Everyone knows the basics of a good night’s sleep: try to get at least eight hours, no snacks before bed, no devices in the bedroom, etc. But in all her infinite wisdom, wellness goddess and Goop founder Gwyneth Paltrow has found a way to kick that process up a notch, through what she calls “clean sleeping.” But does clean sleeping actually work?
In an article adapted from her new book Clean Beauty and published the Daily Mail, Paltrow explains that clean sleeping is the practice of prioritizing sleep above all else. She calls for getting at least eight hours of sleep each night (and ideally 10), and going to sleep every night by 10 p.m.; limiting caffeine intake “to support the gut and adrenals”; exercising regularly (ideally before noon) to “reset your body’s circadian rhythm”; and keeping your bedroom wholly separate from work. Paltrow also advocates investing in a copper pillowcase ($40 on Amazon) to fight off bacteria.
Many of these practices are common sense sleep strategies, just taken to the extreme limit. But many people are wondering if there might be some science behind these claims, especially the ones that go above and beyond the typical sleep advice that we’re used to. Read through to learn about the tenets of clean sleeping, and whether sleep experts think that it works.

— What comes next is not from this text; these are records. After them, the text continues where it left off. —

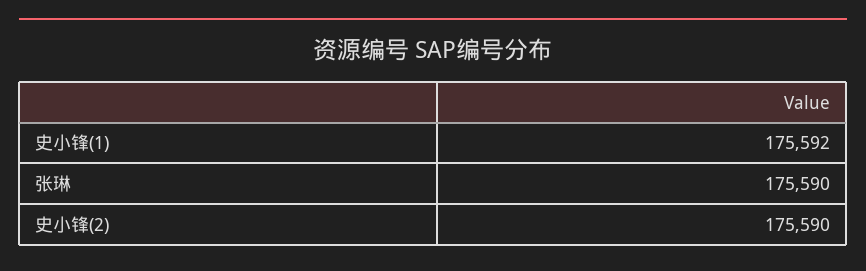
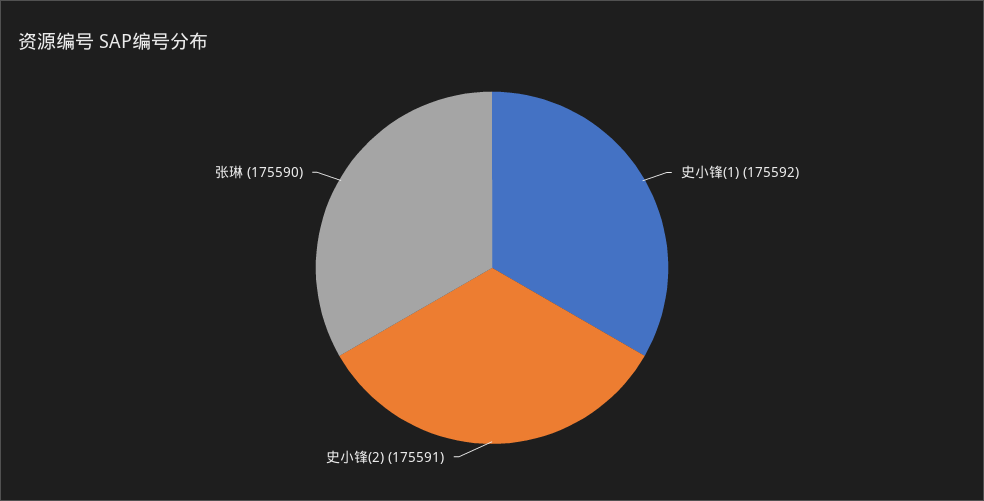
  {
    "史小锋(1)": 175592,
    "张琳": 175590,
-   "史小锋(2)": 175590
+   "史小锋(2)": 175591
  }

In her original article, Paltrow sets out the fundamentals of clean sleeping. “Sleep plays such a powerful role in determining your appetite and energy levels that I believe it should be your first priority — even before you think about your diet,” she says. While sleep is hugely important for your day-to-day function, experts say don't stress out if you can't always make it a priority. “Society doesn’t allow you to have amazing sleep 100 percent of the time, and have other things you care about in life,” says Dr. Els van der Helm, sleep expert and founder of Shleep, a company that coaches people on how to sleep better for maximum productivity. “If you have 75 percent good nights per month, then I’m happy,” she says.

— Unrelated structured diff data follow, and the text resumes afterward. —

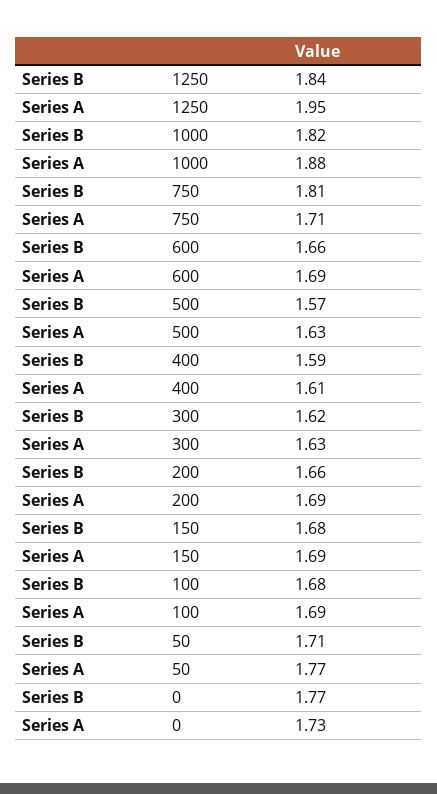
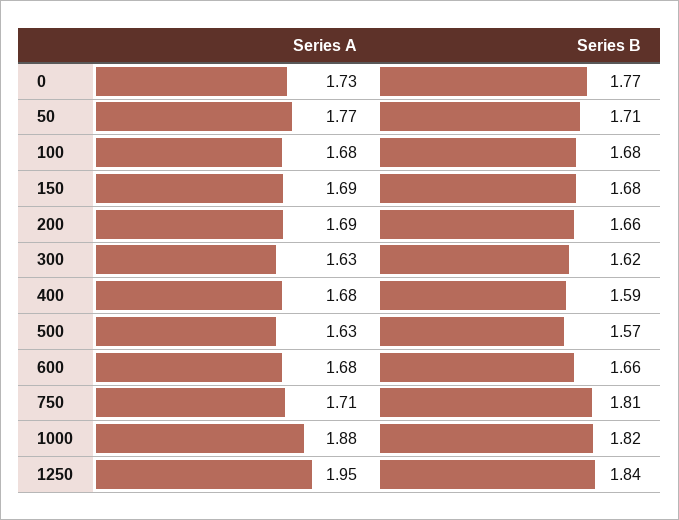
  {
    "Series B": {
      "1250": 1.84,
      "1000": 1.82,
      "750": 1.81,
      "600": 1.66,
      "500": 1.57,
      "400": 1.59,
      "300": 1.62,
      "200": 1.66,
      "150": 1.68,
      "100": 1.68,
      "50": 1.71,
      "0": 1.77
    },
    "Series A": {
      "1250": 1.95,
      "1000": 1.88,
      "750": 1.71,
-     "600": 1.69,
+     "600": 1.68,
      "500": 1.63,
-     "400": 1.61,
+     "400": 1.68,
      "300": 1.63,
      "200": 1.69,
      "150": 1.69,
-     "100": 1.69,
+     "100": 1.68,
      "50": 1.77,
      "0": 1.73
    }
  }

Most experts agree that eight hours is an average of the amount of sleep most people need; the right amount of sleep for the majority of the population will fall in the seven to nine hour range. “There's a really small percentage of people that would actually need 10 hours” of sleep, Dr. van der Helm tells Bustle. “For the rest, it can just do damage.” That damage includes what Dr. van der Helm calls “fragmented sleep,” where you’re waking up a lot in the night because you simply don’t need that much rest, putting yourself in danger of developing insomnia. “The optimal amount of sleep is where you can sleep pretty well throughout the night without spending a lot of time awake in bed,” she says.
As with the optimal amount of sleep, the best time to actually go to sleep is different for everyone. While experts agree that going to bed at the same time every night is best to maintain a normal sleep schedule (and can even have benefits for heart health, too), there’s no reason why that time must be 10 p.m. every night.
An add-on to this rule (and why it's supposedly worth it to go to sleep at 10 p.m., even if it’s not your body’s natural cycle) is that “the sleep between 10 p.m. and 12 a.m. is some of the most restorative,” according to Paltrow. This pearl likely comes from the old wives’ tale that “sleep before midnight counts double,” but that myth has been roundly debunked. Your "most restorative" sleep happens during the first few hours of slumber, according to the Centre for Integrated Research and Understanding of Sleep, no matter what time you go to bed.
This also qualifies as generally good advice, but the jury is out on the connection between gut and adrenal health and sleep. “There's a huge relationship between sleep and almost every process in your body,” says Dr. van der Helm, “but I don't think the full picture is clear in terms of the science.” If you need a rule to stick to, avoiding caffeine after 2 p.m., and limiting yourself to two cups per day will help you perpetuate your regular sleep schedule, according to the National Sleep Foundation.